Problem
An integer x is numerically balanced if for every digit d in the number x, there are exactly d occurrences of that digit in x.
Given an integer n, return **the *smallest numerically balanced* number strictly greater than n.**
Example 1:
Input: n = 1
Output: 22
Explanation:
22 is numerically balanced since:
- The digit 2 occurs 2 times.
It is also the smallest numerically balanced number strictly greater than 1.
Example 2:
Input: n = 1000
Output: 1333
Explanation:
1333 is numerically balanced since:
- The digit 1 occurs 1 time.
- The digit 3 occurs 3 times.
It is also the smallest numerically balanced number strictly greater than 1000.

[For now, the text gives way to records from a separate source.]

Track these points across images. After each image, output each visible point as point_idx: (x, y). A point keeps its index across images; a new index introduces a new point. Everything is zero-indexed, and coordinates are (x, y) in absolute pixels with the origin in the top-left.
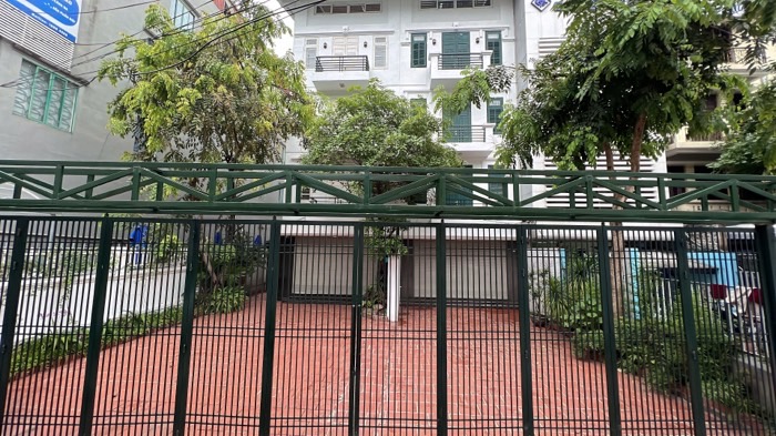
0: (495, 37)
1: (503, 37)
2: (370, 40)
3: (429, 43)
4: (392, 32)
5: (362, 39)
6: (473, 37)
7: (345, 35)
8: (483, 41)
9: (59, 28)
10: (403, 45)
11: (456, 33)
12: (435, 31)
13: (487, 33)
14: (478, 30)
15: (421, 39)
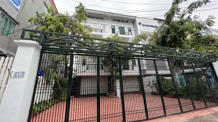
0: (130, 29)
1: (132, 29)
2: (101, 26)
3: (116, 28)
4: (107, 25)
5: (99, 25)
6: (125, 29)
7: (95, 24)
8: (127, 30)
9: (15, 6)
10: (110, 28)
11: (121, 27)
12: (117, 26)
13: (128, 28)
14: (126, 27)
15: (114, 27)
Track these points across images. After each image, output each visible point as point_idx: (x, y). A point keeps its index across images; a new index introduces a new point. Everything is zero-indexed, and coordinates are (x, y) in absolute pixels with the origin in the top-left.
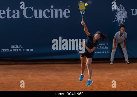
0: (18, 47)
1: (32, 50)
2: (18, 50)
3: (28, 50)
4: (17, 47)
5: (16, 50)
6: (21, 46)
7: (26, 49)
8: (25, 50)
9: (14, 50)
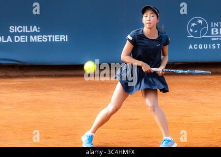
0: (29, 29)
1: (64, 38)
2: (29, 39)
3: (56, 38)
4: (25, 29)
5: (22, 39)
6: (35, 29)
7: (50, 36)
8: (48, 38)
9: (17, 39)
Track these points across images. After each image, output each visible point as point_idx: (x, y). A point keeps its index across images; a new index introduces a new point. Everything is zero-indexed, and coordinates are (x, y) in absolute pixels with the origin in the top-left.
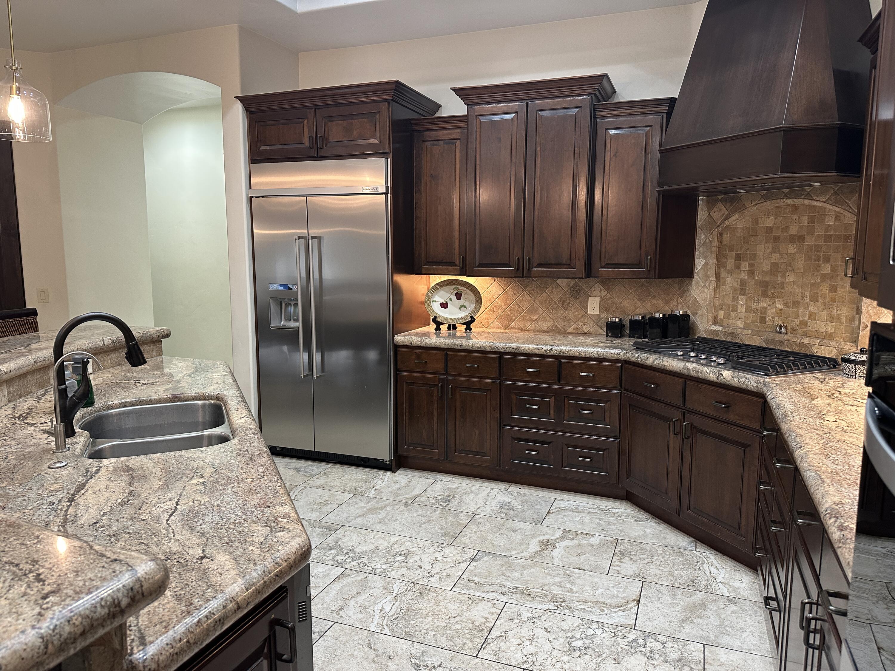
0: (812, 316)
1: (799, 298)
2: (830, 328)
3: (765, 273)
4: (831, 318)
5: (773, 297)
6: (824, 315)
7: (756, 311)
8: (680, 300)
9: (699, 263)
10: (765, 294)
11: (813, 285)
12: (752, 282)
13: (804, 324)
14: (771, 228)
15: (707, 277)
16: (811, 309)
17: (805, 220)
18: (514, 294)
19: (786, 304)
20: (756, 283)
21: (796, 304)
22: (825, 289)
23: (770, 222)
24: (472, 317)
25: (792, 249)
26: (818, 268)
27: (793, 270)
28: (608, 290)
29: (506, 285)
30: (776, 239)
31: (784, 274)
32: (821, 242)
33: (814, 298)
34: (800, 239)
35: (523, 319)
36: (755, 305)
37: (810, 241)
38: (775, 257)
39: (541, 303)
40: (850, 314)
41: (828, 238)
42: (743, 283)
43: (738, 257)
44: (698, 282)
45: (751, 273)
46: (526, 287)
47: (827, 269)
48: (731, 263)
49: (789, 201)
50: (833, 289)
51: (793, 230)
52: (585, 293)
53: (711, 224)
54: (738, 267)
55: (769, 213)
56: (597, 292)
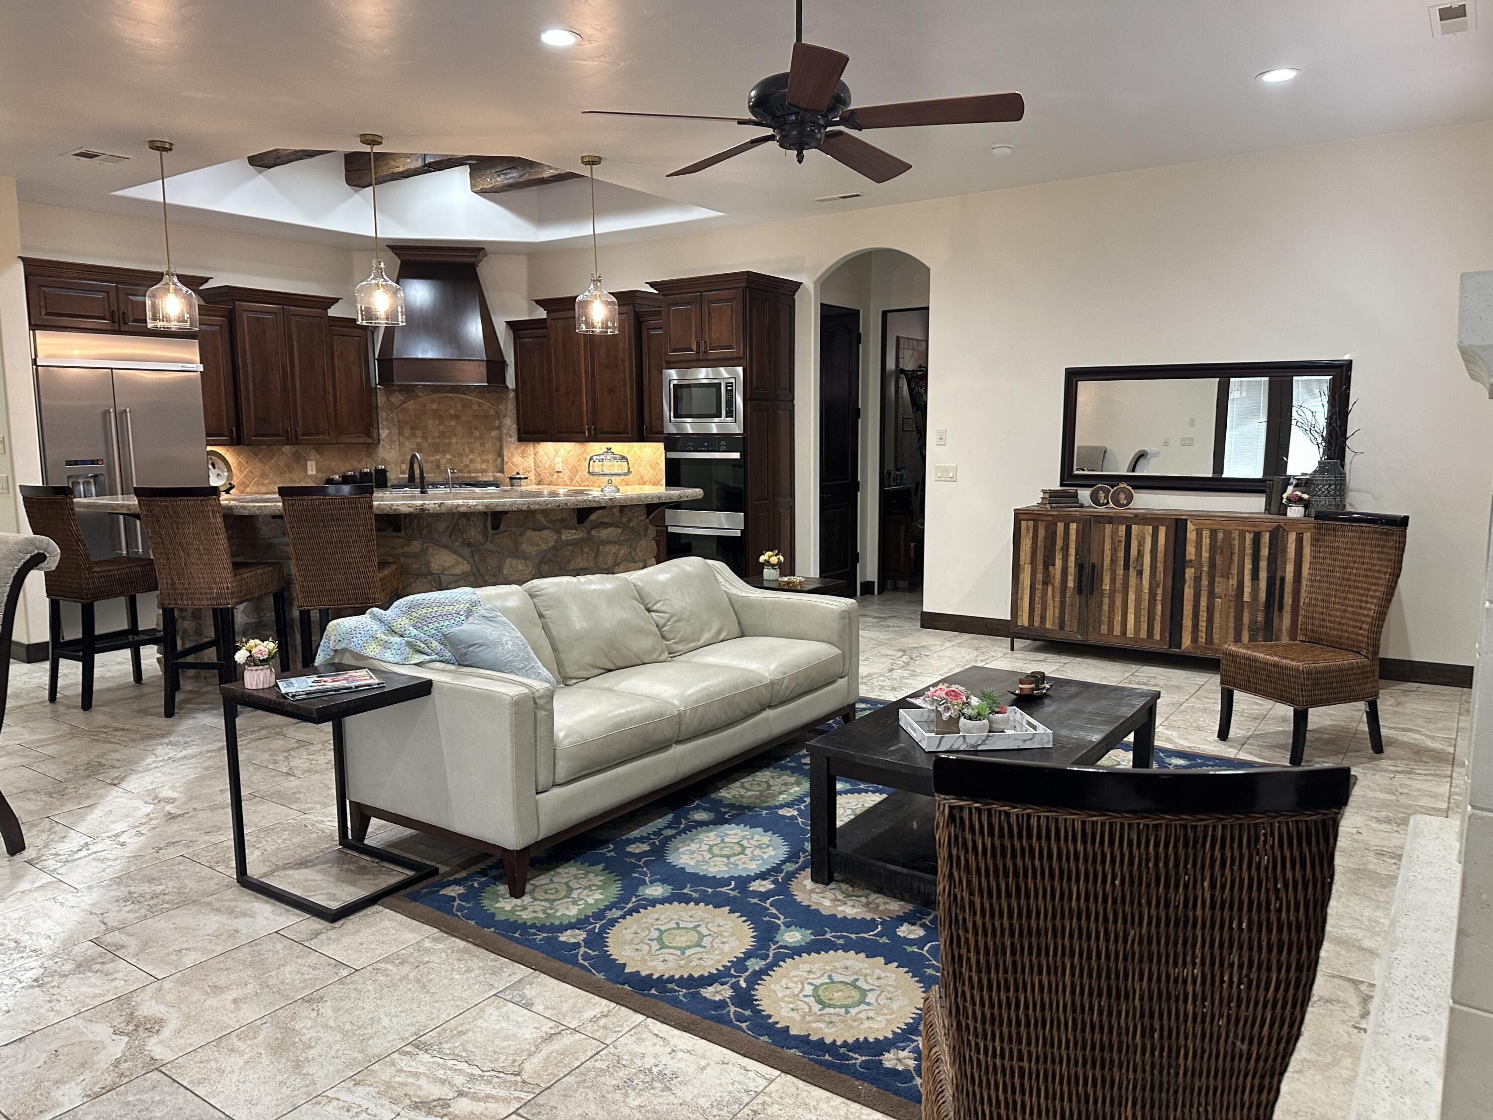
0: (471, 461)
1: (461, 451)
2: (484, 466)
3: (434, 438)
4: (483, 461)
5: (444, 452)
6: (479, 460)
7: (432, 462)
8: (368, 459)
9: (384, 433)
10: (437, 451)
11: (469, 443)
12: (426, 444)
13: (467, 466)
14: (436, 410)
15: (391, 442)
16: (471, 457)
17: (459, 406)
18: (247, 462)
19: (453, 456)
20: (430, 444)
21: (460, 455)
22: (477, 445)
23: (435, 406)
24: (230, 484)
25: (453, 423)
26: (471, 434)
27: (455, 435)
28: (321, 454)
29: (239, 454)
30: (441, 417)
31: (450, 438)
32: (471, 418)
33: (471, 451)
34: (457, 417)
35: (256, 484)
36: (431, 459)
37: (464, 418)
38: (441, 428)
39: (271, 469)
40: (494, 458)
41: (475, 417)
42: (418, 444)
43: (413, 428)
44: (384, 446)
45: (425, 438)
46: (256, 455)
47: (477, 434)
48: (407, 433)
49: (451, 395)
50: (483, 445)
51: (452, 412)
52: (304, 458)
53: (391, 406)
54: (414, 435)
55: (433, 401)
56: (313, 457)
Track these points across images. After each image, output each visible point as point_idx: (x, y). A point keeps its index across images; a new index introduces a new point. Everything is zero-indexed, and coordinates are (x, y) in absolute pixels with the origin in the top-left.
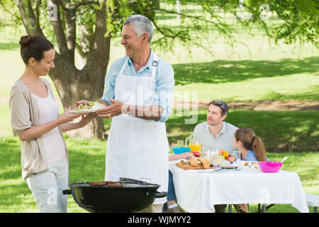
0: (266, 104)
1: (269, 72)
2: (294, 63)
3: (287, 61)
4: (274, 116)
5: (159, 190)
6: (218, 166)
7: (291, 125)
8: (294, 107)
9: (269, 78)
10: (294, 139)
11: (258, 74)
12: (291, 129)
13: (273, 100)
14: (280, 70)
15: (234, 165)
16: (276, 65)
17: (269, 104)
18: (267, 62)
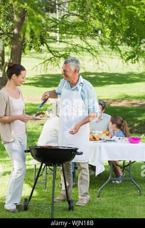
0: (118, 102)
1: (119, 81)
2: (136, 75)
3: (131, 74)
4: (123, 110)
5: (78, 151)
6: (104, 139)
7: (134, 116)
8: (136, 104)
9: (119, 85)
10: (136, 125)
11: (112, 82)
12: (134, 118)
13: (122, 100)
14: (126, 80)
15: (113, 139)
16: (123, 76)
17: (120, 102)
18: (118, 74)
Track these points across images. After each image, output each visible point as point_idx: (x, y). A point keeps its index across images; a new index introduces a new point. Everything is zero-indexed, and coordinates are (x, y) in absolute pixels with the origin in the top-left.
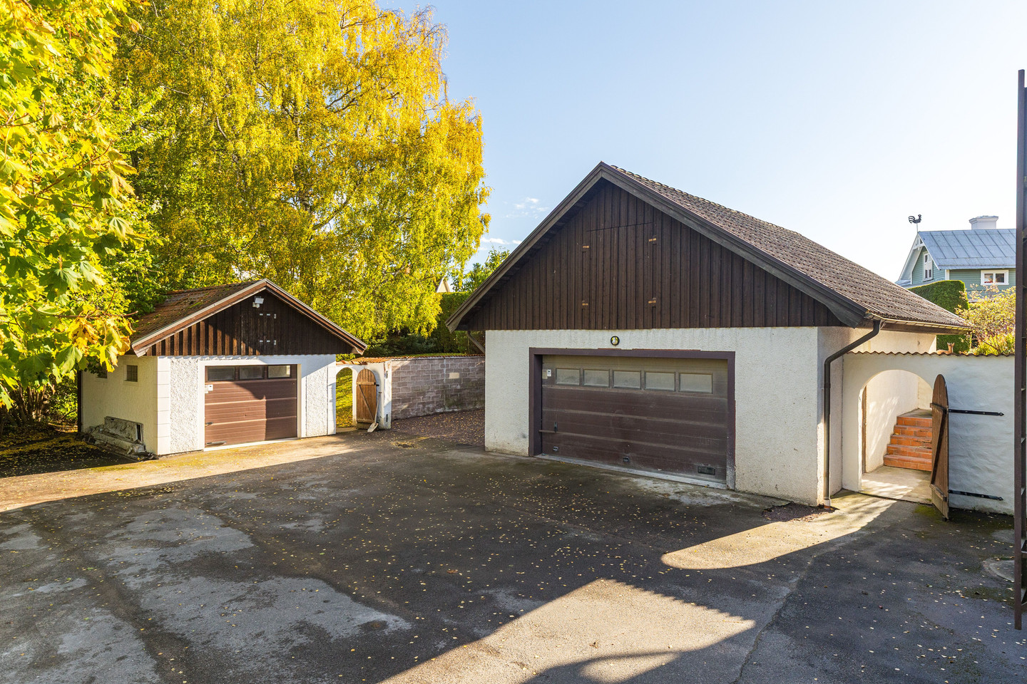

Note that 1022 cannot be the answer because 0 appeared more than 0 times.
Example 3:
Input: n = 3000
Output: 3133
Explanation:
3133 is numerically balanced since:
- The digit 1 occurs 1 time.
- The digit 3 occurs 3 times.
It is also the smallest numerically balanced number strictly greater than 3000.
Constraints:
0 <= n <= 10^6
Solution (Java)
class Solution {
public int nextBeautifulNumber(int n) {
int[] arr = new int[] {0, 1, 2, 3, 4, 5, 6};
boolean[] select = new boolean[7];
int d = n == 0 ? 1 : (int) Math.log10(n) + 1;
return solve(1, n, d, 0, select, arr);
}
private int solve(int i, int n, int d, int sz, boolean[] select, int[] arr) {
if (sz > d + 1) {
return Integer.MAX_VALUE;
}
if (i == select.length) {
return sz >= d ? make(0, n, sz, select, arr) : Integer.MAX_VALUE;
}
int ans = solve(i + 1, n, d, sz, select, arr);
select[i] = true;
ans = Math.min(ans, solve(i + 1, n, d, sz + i, select, arr));
select[i] = false;
return ans;
}
private int make(int cur, int n, int end, boolean[] select, int[] arr) {
if (end == 0) {
return cur > n ? cur : Integer.MAX_VALUE;
}
int ans = Integer.MAX_VALUE;
for (int j = 1; j < arr.length; j++) {
if (!select[j] || arr[j] == 0) {
continue;
}
--arr[j];
ans = Math.min(make(10 * cur + j, n, end - 1, select, arr), ans);
++arr[j];
}
return ans;
}
}
Explain:
nope.
Complexity:
- Time complexity : O(n).
- Space complexity : O(n).